US 12,334,956 B2
Data processing system and data processing method for deep neural network model
Yu-Chih Huang, Hsinchu (TW); and Li-Yang Tseng, Hsinchu (TW)
Assigned to Industrial Technology Research Institute, Hsinchu (TW)
Filed by Industrial Technology Research Institute, Hsinchu (TW)
Filed on Nov. 29, 2023, as Appl. No. 18/522,242.
Claims priority of provisional application 63/433,020, filed on Dec. 16, 2022.
Claims priority of application No. 112138426 (TW), filed on Oct. 6, 2023.
Prior Publication US 2024/0204804 A1, Jun. 20, 2024
Int. Cl. H03M 13/27 (2006.01); H03M 13/00 (2006.01); H04L 1/00 (2006.01)

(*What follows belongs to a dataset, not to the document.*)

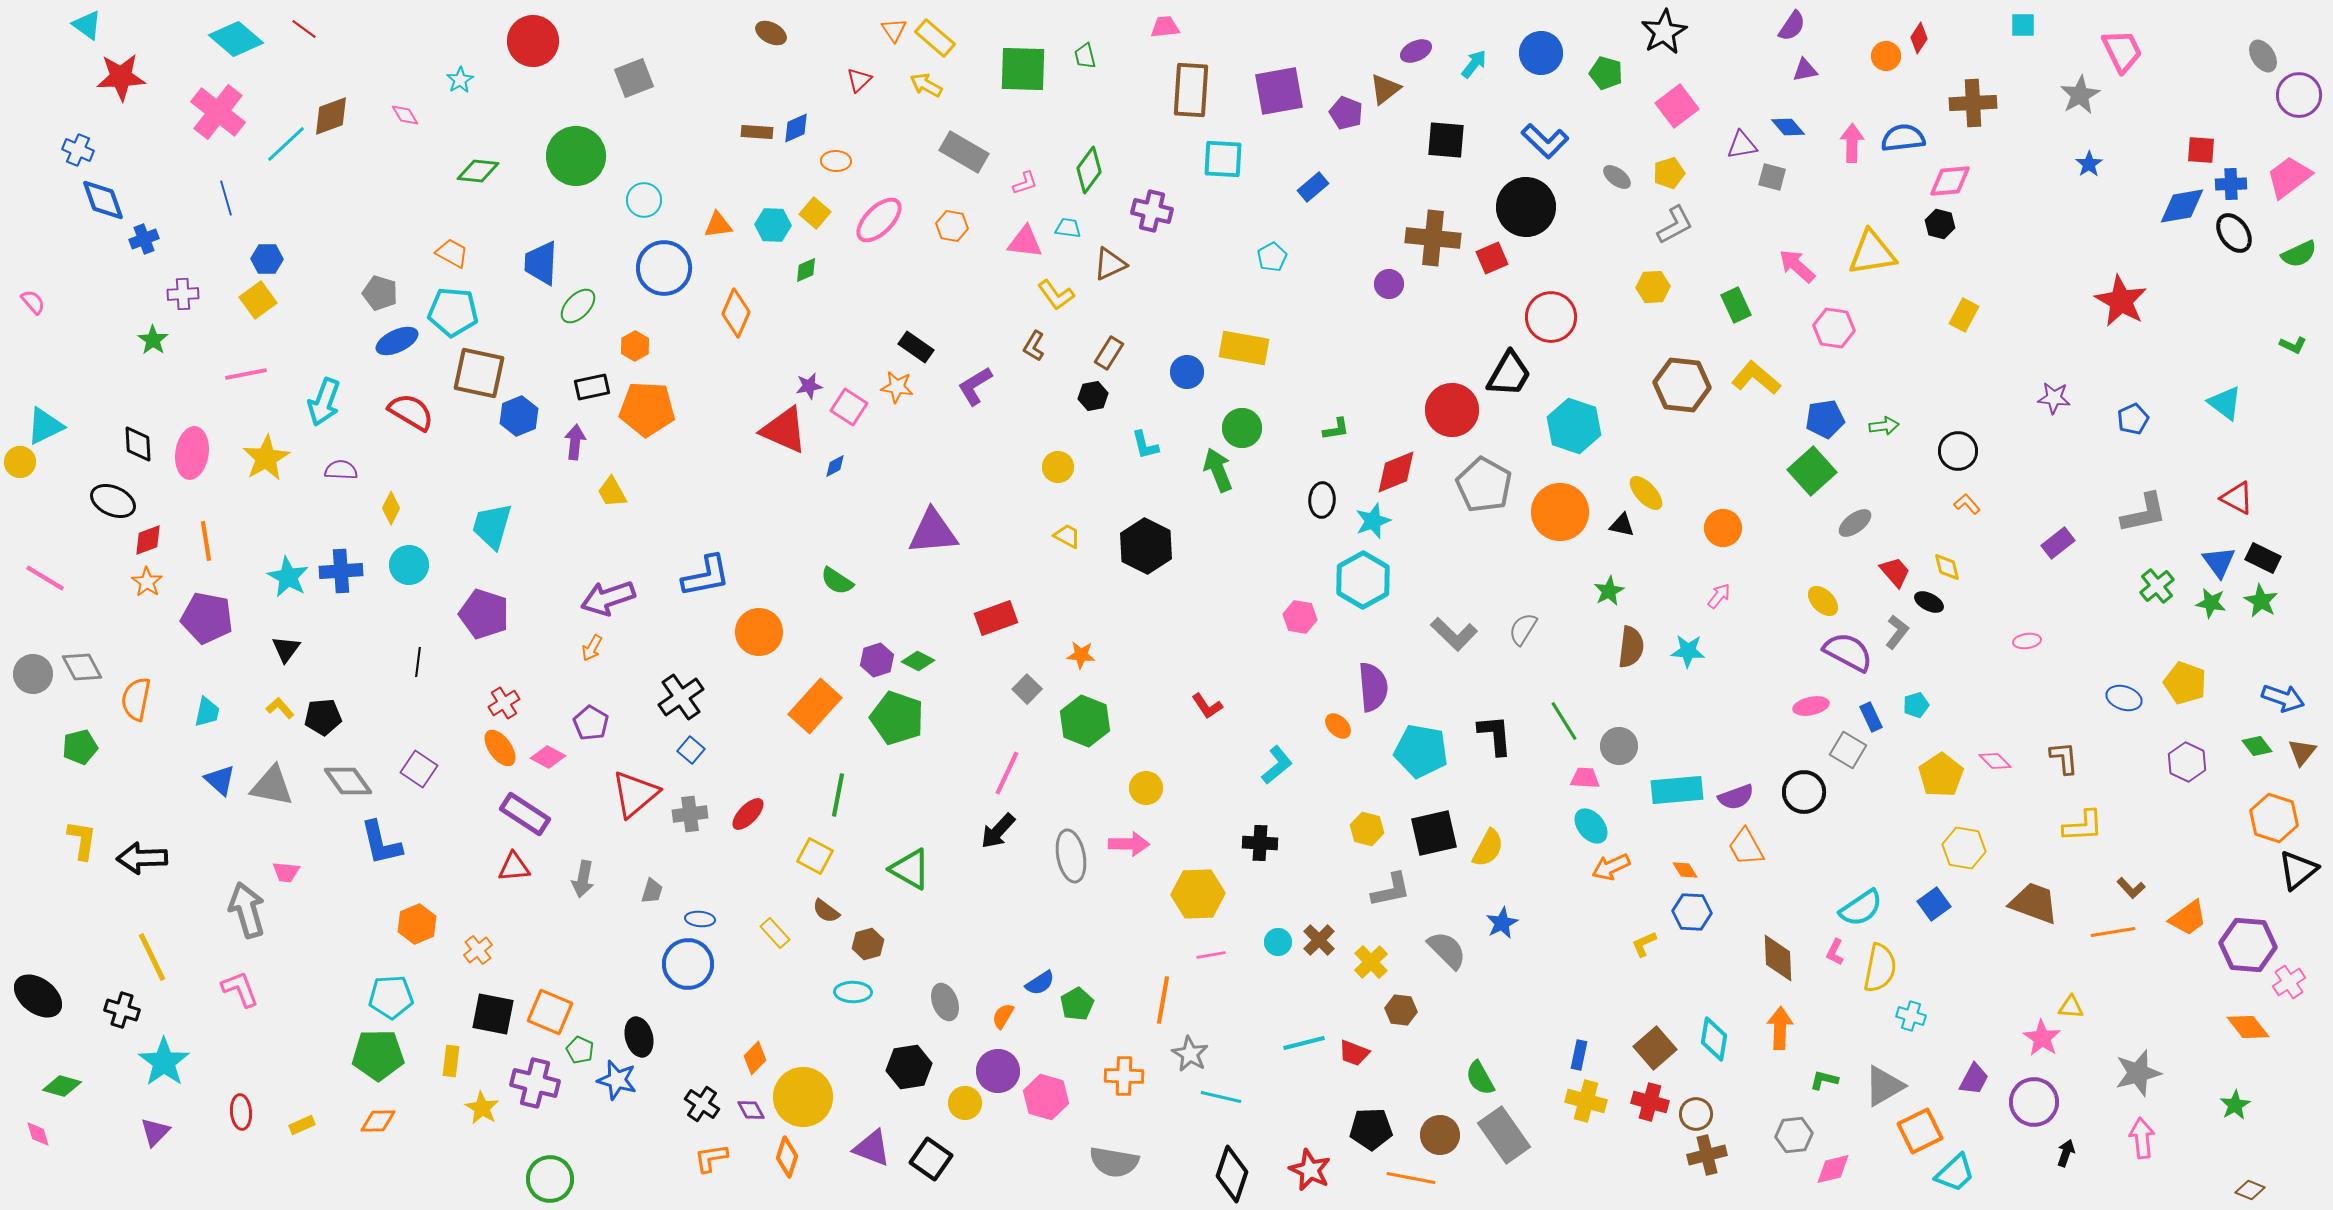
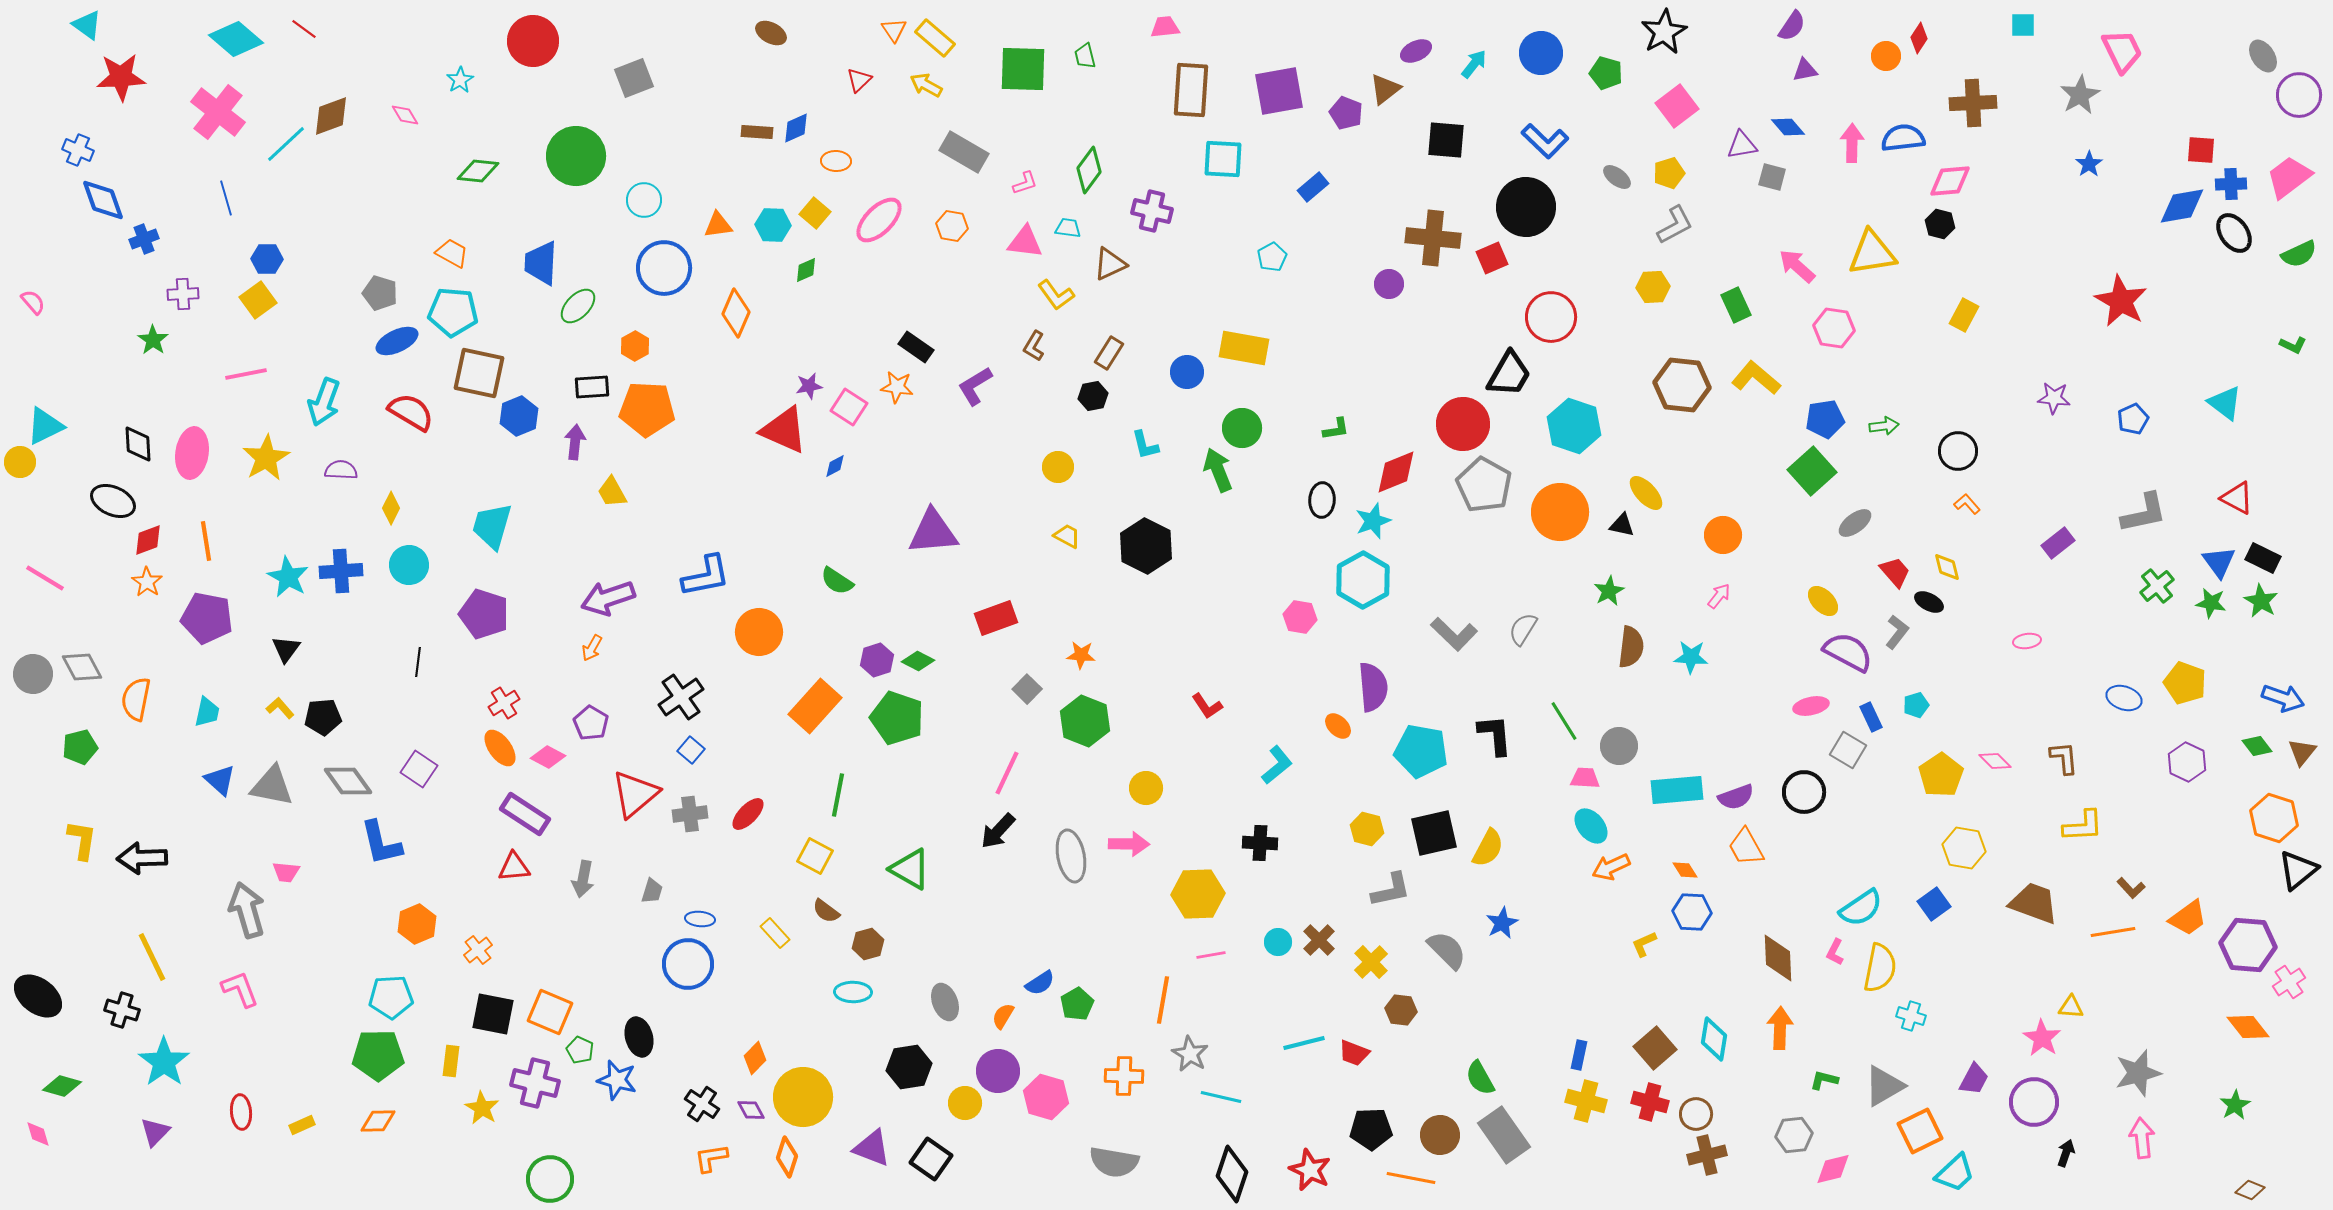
black rectangle at (592, 387): rotated 8 degrees clockwise
red circle at (1452, 410): moved 11 px right, 14 px down
orange circle at (1723, 528): moved 7 px down
cyan star at (1688, 651): moved 3 px right, 6 px down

CPC H03M 13/27 (2013.01) [H03M 13/6577 (2013.01); H04L 1/0041 (2013.01); H04L 1/0045 (2013.01); H04L 1/0071 (2013.01)] 14 Claims
OG exemplary drawing
 
8. A data processing method for a deep neural network model, comprising:
reading a plurality of weights from a transmission data;
quantizing each of the weights into a plurality of bits, wherein the bits sequentially comprise a first-type bit, a plurality of second-type bits, a third-type bit, and a plurality of fourth-type bits;
interleaving the first-type bit in each of the weights into a first bit set;
sequentially interleaving each of the second-type bits in each of the weights into a plurality of second bit sets, and reading a second compression rate of each of the second bit sets in response to the second bit sets being compressible;
interleaving the third-type bit in each of the weights into a third bit set, and reading a third compression rate of the third bit set in response to the third bit set being compressible;
compressing each of the second bit sets with the second compression rate, and compressing the third bit set with the third compression rate;
sequentially coding the first bit set, each of the compressed second bit sets, and the compressed third bit set to generate a first encoded data corresponding to the transmission data; and
transmitting the first encoded data to an external device.